ECLI:NL:CRVB:2013:1561
Centrale Raad van Beroep
- Hoger beroep
- Rechtspraak.nl
Afwijzing verzoek om proceskostenvergoeding in WIA-zaak na intrekking hoger beroep
In deze zaak heeft de Centrale Raad van Beroep op 9 augustus 2013 uitspraak gedaan over een verzoek om proceskostenvergoeding in het kader van een hoger beroep inzake de Wet werk en inkomen naar arbeidsvermogen (WIA). De appellant, vertegenwoordigd door mr.
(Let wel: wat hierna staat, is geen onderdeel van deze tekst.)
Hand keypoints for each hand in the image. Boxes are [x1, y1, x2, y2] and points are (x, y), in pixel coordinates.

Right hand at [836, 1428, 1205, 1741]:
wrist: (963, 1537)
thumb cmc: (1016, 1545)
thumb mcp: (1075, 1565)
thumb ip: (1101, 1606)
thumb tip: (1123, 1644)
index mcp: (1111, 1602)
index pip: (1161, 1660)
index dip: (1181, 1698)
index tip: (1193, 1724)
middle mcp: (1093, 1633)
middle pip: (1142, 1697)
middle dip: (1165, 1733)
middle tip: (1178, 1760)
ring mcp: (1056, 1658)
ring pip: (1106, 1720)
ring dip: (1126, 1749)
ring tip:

S.G.C. van Ingen, had hoger beroep ingesteld tegen een beslissing van het Uitvoeringsinstituut werknemersverzekeringen (Uwv) die hem een WIA-uitkering had geweigerd met ingang van 3 januari 2011. Tijdens de procedure heeft het Uwv op 26 maart 2013 echter een nieuwe beslissing genomen, waarbij aan de appellant met terugwerkende kracht een WIA-uitkering is toegekend, maar op een andere grondslag dan in de eerdere beslissing. Dit leidde tot de intrekking van het hoger beroep door de appellant, die verzocht om een proceskostenvergoeding.
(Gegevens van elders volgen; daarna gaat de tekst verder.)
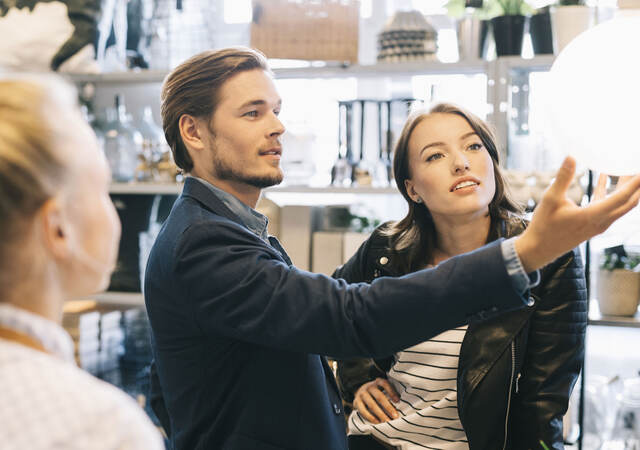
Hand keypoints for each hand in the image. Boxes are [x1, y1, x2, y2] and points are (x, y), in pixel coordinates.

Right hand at [352, 378, 399, 423]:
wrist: (360, 392)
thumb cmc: (376, 393)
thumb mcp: (382, 389)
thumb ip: (389, 393)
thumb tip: (402, 404)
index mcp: (377, 382)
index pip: (385, 384)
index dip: (391, 392)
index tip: (398, 401)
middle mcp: (369, 387)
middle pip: (379, 397)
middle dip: (388, 407)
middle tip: (395, 416)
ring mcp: (362, 394)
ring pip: (372, 405)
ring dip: (380, 414)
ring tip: (387, 421)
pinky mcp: (356, 402)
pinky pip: (363, 410)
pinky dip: (370, 417)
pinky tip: (377, 422)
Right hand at [516, 156, 639, 271]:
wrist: (539, 249)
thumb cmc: (544, 226)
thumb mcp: (550, 200)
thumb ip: (562, 178)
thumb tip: (571, 157)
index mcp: (592, 216)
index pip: (621, 197)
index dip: (635, 183)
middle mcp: (601, 222)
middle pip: (629, 202)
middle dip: (637, 186)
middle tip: (637, 168)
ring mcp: (599, 224)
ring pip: (621, 205)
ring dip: (627, 188)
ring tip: (628, 169)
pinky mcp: (594, 224)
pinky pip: (609, 206)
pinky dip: (611, 192)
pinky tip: (604, 177)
De Raad overweegt dat op basis van artikel 8:75a van de Algemene wet bestuursrecht (Awb) en artikel 21 van de Beroepswet, het bestuursorgaan kan worden veroordeeld in de kosten indien het beroep is ingetrokken omdat het bestuursorgaan tegemoet is gekomen aan de indiener. De Raad stelt vast dat de intrekking van het hoger beroep niet voortkwam uit een terugkeer van het bestuursorgaan op het bestreden besluit, maar uit de toekenning van een WIA-uitkering op basis van een nieuwe aanvraag. Het Uwv heeft in zijn verweer aangevoerd dat er geen aanleiding is voor een proceskostenvergoeding, omdat de appellant op basis van een nieuwe aanvraag is tegemoetgekomen.
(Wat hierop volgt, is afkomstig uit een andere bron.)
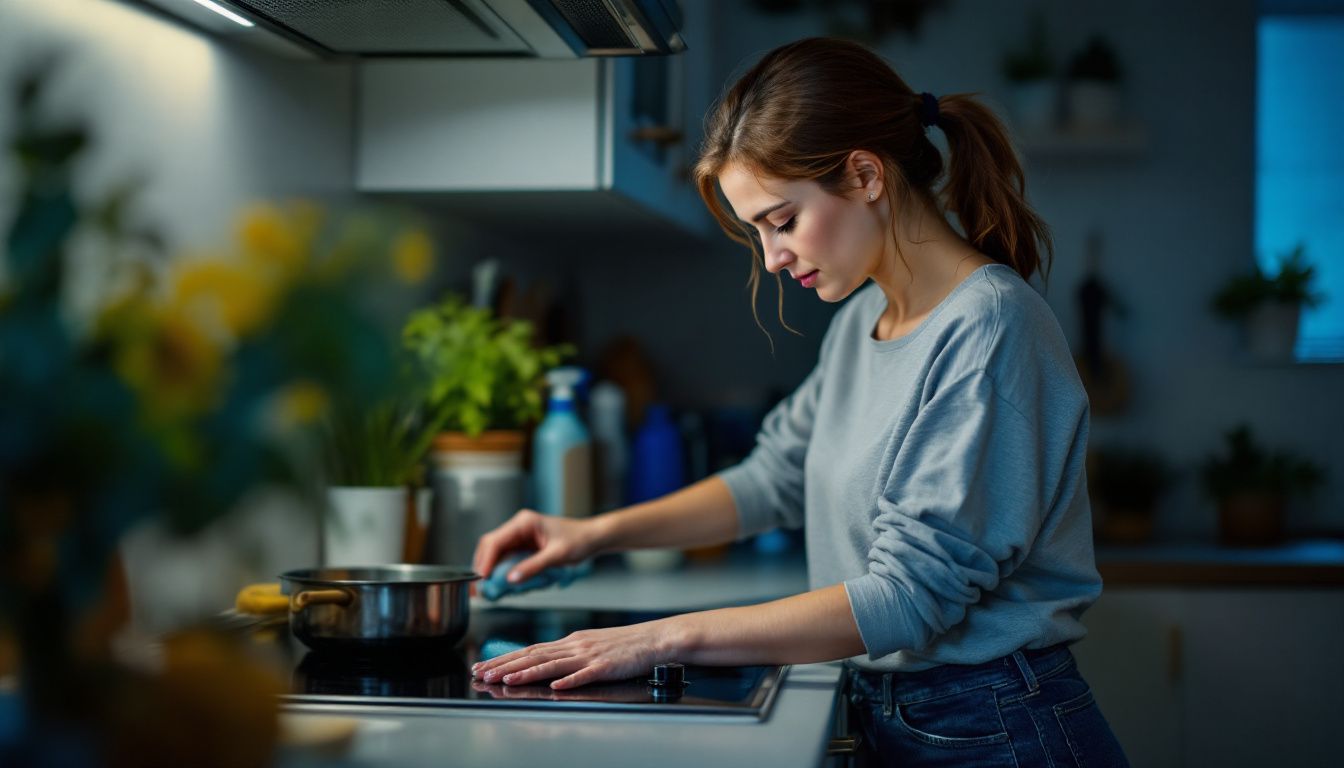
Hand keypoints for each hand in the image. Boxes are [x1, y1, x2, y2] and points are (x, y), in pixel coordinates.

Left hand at [470, 618, 681, 689]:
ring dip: (527, 672)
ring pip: (553, 664)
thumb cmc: (625, 645)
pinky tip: (556, 686)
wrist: (655, 639)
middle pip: (534, 655)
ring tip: (507, 679)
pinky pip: (585, 674)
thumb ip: (568, 654)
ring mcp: (590, 656)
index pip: (531, 649)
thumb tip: (544, 663)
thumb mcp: (591, 644)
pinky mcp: (606, 667)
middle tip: (483, 672)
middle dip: (505, 664)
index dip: (505, 657)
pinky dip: (569, 680)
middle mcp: (576, 645)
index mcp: (571, 641)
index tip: (485, 664)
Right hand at [471, 509, 601, 588]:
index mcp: (524, 523)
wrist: (592, 538)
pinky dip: (504, 572)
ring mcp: (520, 537)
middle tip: (481, 588)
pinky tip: (505, 585)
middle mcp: (518, 528)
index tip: (481, 579)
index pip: (495, 541)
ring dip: (493, 571)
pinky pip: (507, 560)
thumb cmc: (579, 540)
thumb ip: (534, 567)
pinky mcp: (524, 547)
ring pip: (497, 555)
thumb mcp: (557, 555)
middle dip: (485, 567)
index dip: (485, 561)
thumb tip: (512, 579)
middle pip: (490, 547)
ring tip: (492, 589)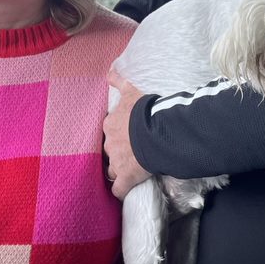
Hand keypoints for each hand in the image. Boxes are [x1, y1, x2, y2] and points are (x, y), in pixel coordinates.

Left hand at [104, 68, 151, 199]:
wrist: (156, 130)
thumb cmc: (145, 110)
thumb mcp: (131, 91)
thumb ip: (119, 82)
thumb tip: (109, 72)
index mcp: (110, 125)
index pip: (109, 132)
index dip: (118, 135)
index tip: (127, 135)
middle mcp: (109, 144)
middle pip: (109, 151)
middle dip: (117, 152)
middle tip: (130, 152)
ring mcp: (116, 162)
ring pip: (111, 170)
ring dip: (118, 170)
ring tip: (128, 171)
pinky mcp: (126, 177)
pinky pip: (119, 189)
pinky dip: (121, 190)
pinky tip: (124, 191)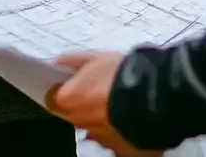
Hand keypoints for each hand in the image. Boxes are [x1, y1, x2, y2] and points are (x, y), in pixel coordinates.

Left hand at [47, 52, 163, 155]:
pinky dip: (119, 130)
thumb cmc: (122, 75)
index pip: (52, 100)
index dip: (61, 92)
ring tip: (119, 102)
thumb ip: (73, 61)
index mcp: (70, 100)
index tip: (69, 85)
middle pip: (74, 114)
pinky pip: (114, 139)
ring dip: (102, 117)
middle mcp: (81, 123)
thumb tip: (59, 62)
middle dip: (83, 104)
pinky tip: (129, 116)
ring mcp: (101, 138)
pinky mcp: (121, 150)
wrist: (153, 95)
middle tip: (99, 90)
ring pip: (95, 128)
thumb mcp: (95, 57)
De Raad volgt het verweer van het Uwv en wijst het verzoek om proceskostenvergoeding af. De uitspraak benadrukt dat de toekenning van de WIA-uitkering op een andere grondslag en met een eerdere ingangsdatum dan in de oorspronkelijke beslissing, de reden is voor de afwijzing van het verzoek om vergoeding van proceskosten. De uitspraak is openbaar gedaan en ondertekend door M.C. Bruning, met J.R. Baas als griffier.